*Data shown*
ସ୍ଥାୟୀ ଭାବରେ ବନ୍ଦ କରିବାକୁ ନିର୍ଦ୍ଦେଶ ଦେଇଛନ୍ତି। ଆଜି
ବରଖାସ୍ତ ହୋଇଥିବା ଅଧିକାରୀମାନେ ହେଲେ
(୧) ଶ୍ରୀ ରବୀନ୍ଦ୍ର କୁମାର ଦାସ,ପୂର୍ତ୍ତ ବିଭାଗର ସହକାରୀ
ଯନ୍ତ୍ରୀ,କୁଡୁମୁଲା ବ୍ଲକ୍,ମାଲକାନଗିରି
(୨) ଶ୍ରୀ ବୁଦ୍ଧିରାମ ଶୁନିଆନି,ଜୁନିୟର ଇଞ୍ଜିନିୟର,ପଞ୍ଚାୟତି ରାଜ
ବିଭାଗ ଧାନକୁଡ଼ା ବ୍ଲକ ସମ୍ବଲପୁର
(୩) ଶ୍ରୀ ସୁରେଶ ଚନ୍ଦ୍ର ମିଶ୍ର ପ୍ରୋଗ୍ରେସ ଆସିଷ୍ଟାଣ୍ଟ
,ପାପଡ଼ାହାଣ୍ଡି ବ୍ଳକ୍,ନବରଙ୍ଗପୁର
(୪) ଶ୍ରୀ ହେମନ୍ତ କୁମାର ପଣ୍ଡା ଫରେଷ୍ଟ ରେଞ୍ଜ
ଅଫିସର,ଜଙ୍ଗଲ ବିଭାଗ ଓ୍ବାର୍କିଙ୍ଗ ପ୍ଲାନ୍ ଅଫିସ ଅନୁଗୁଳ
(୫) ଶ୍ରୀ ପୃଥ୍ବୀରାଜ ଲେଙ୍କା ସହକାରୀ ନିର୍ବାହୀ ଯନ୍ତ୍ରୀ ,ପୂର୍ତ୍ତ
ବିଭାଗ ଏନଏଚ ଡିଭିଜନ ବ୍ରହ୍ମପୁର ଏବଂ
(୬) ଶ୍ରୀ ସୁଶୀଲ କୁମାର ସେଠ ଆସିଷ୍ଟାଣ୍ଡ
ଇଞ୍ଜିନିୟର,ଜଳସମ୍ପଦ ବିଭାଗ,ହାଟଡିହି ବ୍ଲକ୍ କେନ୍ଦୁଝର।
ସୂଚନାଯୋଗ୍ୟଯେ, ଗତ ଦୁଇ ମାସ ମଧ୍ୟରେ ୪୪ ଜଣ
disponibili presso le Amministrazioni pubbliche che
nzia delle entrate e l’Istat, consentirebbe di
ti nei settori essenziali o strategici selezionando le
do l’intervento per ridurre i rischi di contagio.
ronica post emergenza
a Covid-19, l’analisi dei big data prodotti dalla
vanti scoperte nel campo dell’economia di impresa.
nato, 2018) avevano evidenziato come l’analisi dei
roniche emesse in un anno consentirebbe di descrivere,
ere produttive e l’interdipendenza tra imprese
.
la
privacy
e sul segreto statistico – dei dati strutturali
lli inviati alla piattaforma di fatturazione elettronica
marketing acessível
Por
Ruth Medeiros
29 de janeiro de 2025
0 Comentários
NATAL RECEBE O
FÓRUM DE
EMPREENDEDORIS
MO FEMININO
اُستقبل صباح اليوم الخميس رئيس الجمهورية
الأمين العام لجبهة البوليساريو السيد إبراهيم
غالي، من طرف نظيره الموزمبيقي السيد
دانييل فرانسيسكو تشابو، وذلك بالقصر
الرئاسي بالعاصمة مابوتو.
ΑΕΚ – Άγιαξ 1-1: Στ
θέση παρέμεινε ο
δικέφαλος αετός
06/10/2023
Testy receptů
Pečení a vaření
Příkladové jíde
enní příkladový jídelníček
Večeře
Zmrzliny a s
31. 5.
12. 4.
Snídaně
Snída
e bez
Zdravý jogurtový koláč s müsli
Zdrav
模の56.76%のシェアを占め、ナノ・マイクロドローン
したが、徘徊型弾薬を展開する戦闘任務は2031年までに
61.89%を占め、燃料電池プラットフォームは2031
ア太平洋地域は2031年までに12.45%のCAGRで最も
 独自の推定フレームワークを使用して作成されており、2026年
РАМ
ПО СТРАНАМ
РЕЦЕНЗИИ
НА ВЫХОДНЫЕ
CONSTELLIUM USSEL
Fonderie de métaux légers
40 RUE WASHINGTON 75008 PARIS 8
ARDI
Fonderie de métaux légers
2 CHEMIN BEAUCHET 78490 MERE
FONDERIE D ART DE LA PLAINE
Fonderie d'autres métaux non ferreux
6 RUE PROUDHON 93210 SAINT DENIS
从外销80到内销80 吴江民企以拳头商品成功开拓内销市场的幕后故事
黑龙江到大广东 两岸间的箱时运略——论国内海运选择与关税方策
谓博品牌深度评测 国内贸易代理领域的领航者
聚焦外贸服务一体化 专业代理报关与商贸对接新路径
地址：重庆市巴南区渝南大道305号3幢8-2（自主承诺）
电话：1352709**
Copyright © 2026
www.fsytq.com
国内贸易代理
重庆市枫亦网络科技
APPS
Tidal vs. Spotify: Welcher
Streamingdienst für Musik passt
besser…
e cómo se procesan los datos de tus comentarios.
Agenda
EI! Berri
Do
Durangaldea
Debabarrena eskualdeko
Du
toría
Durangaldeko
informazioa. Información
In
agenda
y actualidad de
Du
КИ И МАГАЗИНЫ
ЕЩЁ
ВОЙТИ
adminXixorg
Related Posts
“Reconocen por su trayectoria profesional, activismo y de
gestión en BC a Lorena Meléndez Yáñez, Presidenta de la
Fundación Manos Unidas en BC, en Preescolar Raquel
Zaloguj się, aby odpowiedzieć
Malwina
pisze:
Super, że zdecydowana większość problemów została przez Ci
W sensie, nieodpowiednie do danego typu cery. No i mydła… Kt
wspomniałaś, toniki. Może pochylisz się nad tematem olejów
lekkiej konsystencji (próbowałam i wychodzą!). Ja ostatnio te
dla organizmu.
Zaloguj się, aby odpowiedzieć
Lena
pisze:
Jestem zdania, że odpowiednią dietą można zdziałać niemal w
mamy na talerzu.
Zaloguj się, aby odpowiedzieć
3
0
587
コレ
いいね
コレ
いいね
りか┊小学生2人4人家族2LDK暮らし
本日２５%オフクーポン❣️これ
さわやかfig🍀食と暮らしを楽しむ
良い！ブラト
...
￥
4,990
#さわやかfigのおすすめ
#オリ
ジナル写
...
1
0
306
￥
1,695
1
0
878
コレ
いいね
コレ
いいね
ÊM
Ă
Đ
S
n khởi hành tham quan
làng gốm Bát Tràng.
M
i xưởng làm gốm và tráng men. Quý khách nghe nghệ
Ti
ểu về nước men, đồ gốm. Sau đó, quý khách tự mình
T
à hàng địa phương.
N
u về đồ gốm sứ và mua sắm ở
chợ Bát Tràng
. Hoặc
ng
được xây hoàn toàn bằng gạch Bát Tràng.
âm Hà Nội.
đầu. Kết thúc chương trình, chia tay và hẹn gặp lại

*Directive*
A verbatim repeat of all the entries above is the required answer.

*Exercise output*
ସ୍ଥାୟୀ ଭାବରେ ବନ୍ଦ କରିବାକୁ ନିର୍ଦ୍ଦେଶ ଦେଇଛନ୍ତି। ଆଜି
ବରଖାସ୍ତ ହୋଇଥିବା ଅଧିକାରୀମାନେ ହେଲେ
(୧) ଶ୍ରୀ ରବୀନ୍ଦ୍ର କୁମାର ଦାସ,ପୂର୍ତ୍ତ ବିଭାଗର ସହକାରୀ
ଯନ୍ତ୍ରୀ,କୁଡୁମୁଲା ବ୍ଲକ୍,ମାଲକାନଗିରି
(୨) ଶ୍ରୀ ବୁଦ୍ଧିରାମ ଶୁନିଆନି,ଜୁନିୟର ଇଞ୍ଜିନିୟର,ପଞ୍ଚାୟତି ରାଜ
ବିଭାଗ ଧାନକୁଡ଼ା ବ୍ଲକ ସମ୍ବଲପୁର
(୩) ଶ୍ରୀ ସୁରେଶ ଚନ୍ଦ୍ର ମିଶ୍ର ପ୍ରୋଗ୍ରେସ ଆସିଷ୍ଟାଣ୍ଟ
,ପାପଡ଼ାହାଣ୍ଡି ବ୍ଳକ୍,ନବରଙ୍ଗପୁର
(୪) ଶ୍ରୀ ହେମନ୍ତ କୁମାର ପଣ୍ଡା ଫରେଷ୍ଟ ରେଞ୍ଜ
ଅଫିସର,ଜଙ୍ଗଲ ବିଭାଗ ଓ୍ବାର୍କିଙ୍ଗ ପ୍ଲାନ୍ ଅଫିସ ଅନୁଗୁଳ
(୫) ଶ୍ରୀ ପୃଥ୍ବୀରାଜ ଲେଙ୍କା ସହକାରୀ ନିର୍ବାହୀ ଯନ୍ତ୍ରୀ ,ପୂର୍ତ୍ତ
ବିଭାଗ ଏନଏଚ ଡିଭିଜନ ବ୍ରହ୍ମପୁର ଏବଂ
(୬) ଶ୍ରୀ ସୁଶୀଲ କୁମାର ସେଠ ଆସିଷ୍ଟାଣ୍ଡ
ଇଞ୍ଜିନିୟର,ଜଳସମ୍ପଦ ବିଭାଗ,ହାଟଡିହି ବ୍ଲକ୍ କେନ୍ଦୁଝର।
ସୂଚନାଯୋଗ୍ୟଯେ, ଗତ ଦୁଇ ମାସ ମଧ୍ୟରେ ୪୪ ଜଣ
disponibili presso le Amministrazioni pubbliche che
nzia delle entrate e l’Istat, consentirebbe di
ti nei settori essenziali o strategici selezionando le
do l’intervento per ridurre i rischi di contagio.
ronica post emergenza
a Covid-19, l’analisi dei big data prodotti dalla
vanti scoperte nel campo dell’economia di impresa.
nato, 2018) avevano evidenziato come l’analisi dei
roniche emesse in un anno consentirebbe di descrivere,
ere produttive e l’interdipendenza tra imprese
.
la
privacy
e sul segreto statistico – dei dati strutturali
lli inviati alla piattaforma di fatturazione elettronica
marketing acessível
Por
Ruth Medeiros
29 de janeiro de 2025
0 Comentários
NATAL RECEBE O
FÓRUM DE
EMPREENDEDORIS
MO FEMININO
اُستقبل صباح اليوم الخميس رئيس الجمهورية
الأمين العام لجبهة البوليساريو السيد إبراهيم
غالي، من طرف نظيره الموزمبيقي السيد
دانييل فرانسيسكو تشابو، وذلك بالقصر
الرئاسي بالعاصمة مابوتو.
ΑΕΚ – Άγιαξ 1-1: Στ
θέση παρέμεινε ο
δικέφαλος αετός
06/10/2023
Testy receptů
Pečení a vaření
Příkladové jíde
enní příkladový jídelníček
Večeře
Zmrzliny a s
31. 5.
12. 4.
Snídaně
Snída
e bez
Zdravý jogurtový koláč s müsli
Zdrav
模の56.76%のシェアを占め、ナノ・マイクロドローン
したが、徘徊型弾薬を展開する戦闘任務は2031年までに
61.89%を占め、燃料電池プラットフォームは2031
ア太平洋地域は2031年までに12.45%のCAGRで最も
 独自の推定フレームワークを使用して作成されており、2026年
РАМ
ПО СТРАНАМ
РЕЦЕНЗИИ
НА ВЫХОДНЫЕ
CONSTELLIUM USSEL
Fonderie de métaux légers
40 RUE WASHINGTON 75008 PARIS 8
ARDI
Fonderie de métaux légers
2 CHEMIN BEAUCHET 78490 MERE
FONDERIE D ART DE LA PLAINE
Fonderie d'autres métaux non ferreux
6 RUE PROUDHON 93210 SAINT DENIS
从外销80到内销80 吴江民企以拳头商品成功开拓内销市场的幕后故事
黑龙江到大广东 两岸间的箱时运略——论国内海运选择与关税方策
谓博品牌深度评测 国内贸易代理领域的领航者
聚焦外贸服务一体化 专业代理报关与商贸对接新路径
地址：重庆市巴南区渝南大道305号3幢8-2（自主承诺）
电话：1352709**
Copyright © 2026
www.fsytq.com
国内贸易代理
重庆市枫亦网络科技
APPS
Tidal vs. Spotify: Welcher
Streamingdienst für Musik passt
besser…
e cómo se procesan los datos de tus comentarios.
Agenda
EI! Berri
Do
Durangaldea
Debabarrena eskualdeko
Du
toría
Durangaldeko
informazioa. Información
In
agenda
y actualidad de
Du
КИ И МАГАЗИНЫ
ЕЩЁ
ВОЙТИ
adminXixorg
Related Posts
“Reconocen por su trayectoria profesional, activismo y de
gestión en BC a Lorena Meléndez Yáñez, Presidenta de la
Fundación Manos Unidas en BC, en Preescolar Raquel
Zaloguj się, aby odpowiedzieć
Malwina
pisze:
Super, że zdecydowana większość problemów została przez Ci
W sensie, nieodpowiednie do danego typu cery. No i mydła… Kt
wspomniałaś, toniki. Może pochylisz się nad tematem olejów
lekkiej konsystencji (próbowałam i wychodzą!). Ja ostatnio te
dla organizmu.
Zaloguj się, aby odpowiedzieć
Lena
pisze:
Jestem zdania, że odpowiednią dietą można zdziałać niemal w
mamy na talerzu.
Zaloguj się, aby odpowiedzieć
3
0
587
コレ
いいね
コレ
いいね
りか┊小学生2人4人家族2LDK暮らし
本日２５%オフクーポン❣️これ
さわやかfig🍀食と暮らしを楽しむ
良い！ブラト
...
￥
4,990
#さわやかfigのおすすめ
#オリ
ジナル写
...
1
0
306
￥
1,695
1
0
878
コレ
いいね
コレ
いいね
ÊM
Ă
Đ
S
n khởi hành tham quan
làng gốm Bát Tràng.
M
i xưởng làm gốm và tráng men. Quý khách nghe nghệ
Ti
ểu về nước men, đồ gốm. Sau đó, quý khách tự mình
T
à hàng địa phương.
N
u về đồ gốm sứ và mua sắm ở
chợ Bát Tràng
. Hoặc
ng
được xây hoàn toàn bằng gạch Bát Tràng.
âm Hà Nội.
đầu. Kết thúc chương trình, chia tay và hẹn gặp lại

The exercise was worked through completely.